▶ [Activity] Copy out, character for character, the lines from the one containing "tur-fitur tersebut membuatnya" through the end of the records.

▶ [Supplied data]
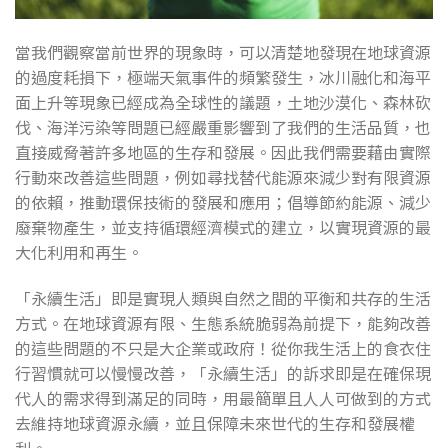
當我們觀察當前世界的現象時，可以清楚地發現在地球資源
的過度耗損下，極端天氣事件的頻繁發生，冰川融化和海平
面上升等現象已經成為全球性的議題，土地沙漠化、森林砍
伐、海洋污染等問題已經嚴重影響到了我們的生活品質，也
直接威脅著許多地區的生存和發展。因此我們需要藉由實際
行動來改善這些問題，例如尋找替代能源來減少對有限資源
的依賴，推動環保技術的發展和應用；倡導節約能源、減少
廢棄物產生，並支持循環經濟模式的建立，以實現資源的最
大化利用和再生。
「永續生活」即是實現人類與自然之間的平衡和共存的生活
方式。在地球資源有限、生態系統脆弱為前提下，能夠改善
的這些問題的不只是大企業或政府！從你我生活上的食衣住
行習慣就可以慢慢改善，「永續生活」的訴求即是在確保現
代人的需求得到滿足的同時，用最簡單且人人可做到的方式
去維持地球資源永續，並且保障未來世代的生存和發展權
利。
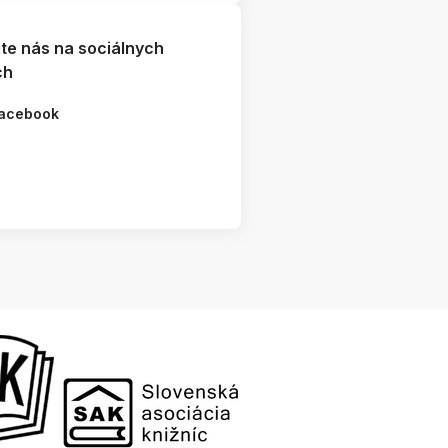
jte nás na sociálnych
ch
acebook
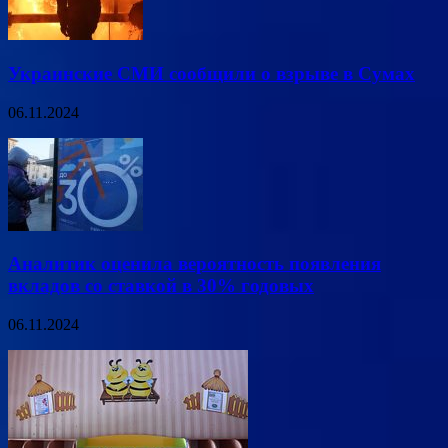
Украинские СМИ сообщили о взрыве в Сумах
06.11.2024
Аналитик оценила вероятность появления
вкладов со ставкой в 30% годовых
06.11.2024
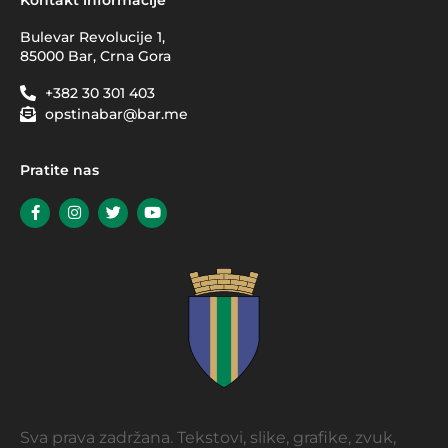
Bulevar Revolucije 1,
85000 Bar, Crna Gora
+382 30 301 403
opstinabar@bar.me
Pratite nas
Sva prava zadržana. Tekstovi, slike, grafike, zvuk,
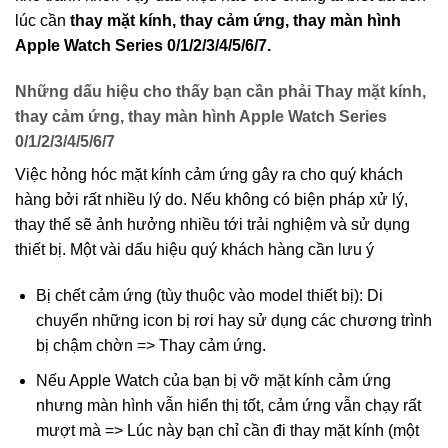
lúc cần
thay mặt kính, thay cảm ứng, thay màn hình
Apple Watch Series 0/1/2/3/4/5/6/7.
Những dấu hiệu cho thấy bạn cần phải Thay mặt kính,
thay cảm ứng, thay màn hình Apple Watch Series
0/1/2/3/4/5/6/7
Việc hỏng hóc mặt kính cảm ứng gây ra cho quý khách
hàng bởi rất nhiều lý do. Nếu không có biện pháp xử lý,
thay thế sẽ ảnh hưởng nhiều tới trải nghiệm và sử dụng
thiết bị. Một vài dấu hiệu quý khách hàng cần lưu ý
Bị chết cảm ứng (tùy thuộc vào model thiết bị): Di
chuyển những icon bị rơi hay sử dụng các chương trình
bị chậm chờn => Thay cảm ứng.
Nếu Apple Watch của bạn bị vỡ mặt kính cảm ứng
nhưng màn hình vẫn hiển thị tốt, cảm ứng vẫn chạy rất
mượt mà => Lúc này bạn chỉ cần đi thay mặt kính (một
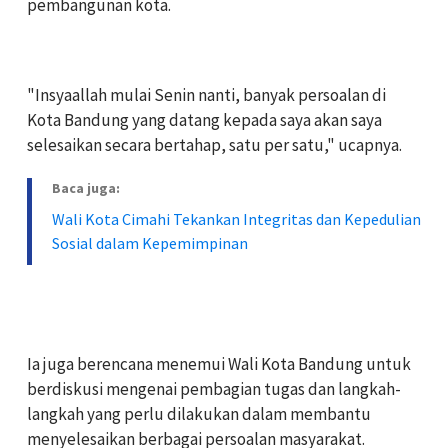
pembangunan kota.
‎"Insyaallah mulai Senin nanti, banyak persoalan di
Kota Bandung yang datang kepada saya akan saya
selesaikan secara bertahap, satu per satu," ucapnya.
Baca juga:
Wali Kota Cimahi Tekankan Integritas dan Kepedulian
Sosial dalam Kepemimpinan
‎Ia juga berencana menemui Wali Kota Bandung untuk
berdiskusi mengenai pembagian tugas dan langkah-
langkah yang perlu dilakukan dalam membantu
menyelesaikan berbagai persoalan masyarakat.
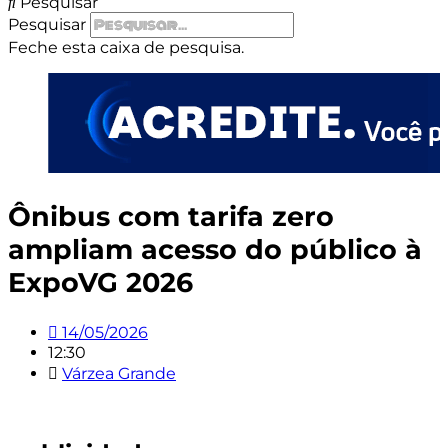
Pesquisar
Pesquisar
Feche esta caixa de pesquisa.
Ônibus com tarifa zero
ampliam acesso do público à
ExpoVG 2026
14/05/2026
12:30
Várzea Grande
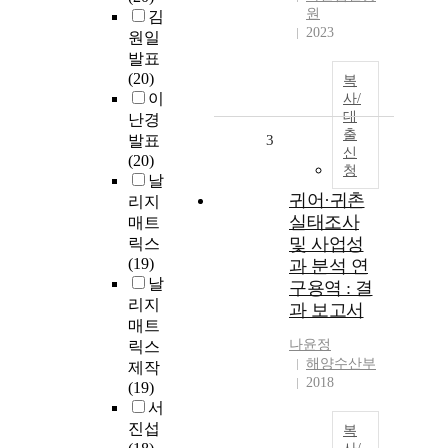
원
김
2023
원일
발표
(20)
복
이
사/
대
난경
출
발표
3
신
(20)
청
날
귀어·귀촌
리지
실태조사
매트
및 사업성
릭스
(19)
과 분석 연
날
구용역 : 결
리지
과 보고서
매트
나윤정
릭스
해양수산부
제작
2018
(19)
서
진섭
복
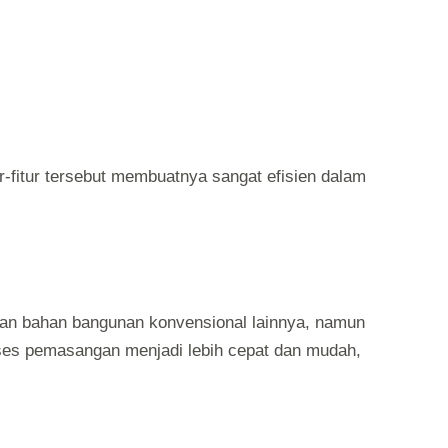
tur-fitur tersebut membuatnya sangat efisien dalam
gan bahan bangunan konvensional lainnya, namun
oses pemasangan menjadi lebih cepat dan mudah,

▶ [Answer for this exercise]
tur-fitur tersebut membuatnya sangat efisien dalam
gan bahan bangunan konvensional lainnya, namun
oses pemasangan menjadi lebih cepat dan mudah,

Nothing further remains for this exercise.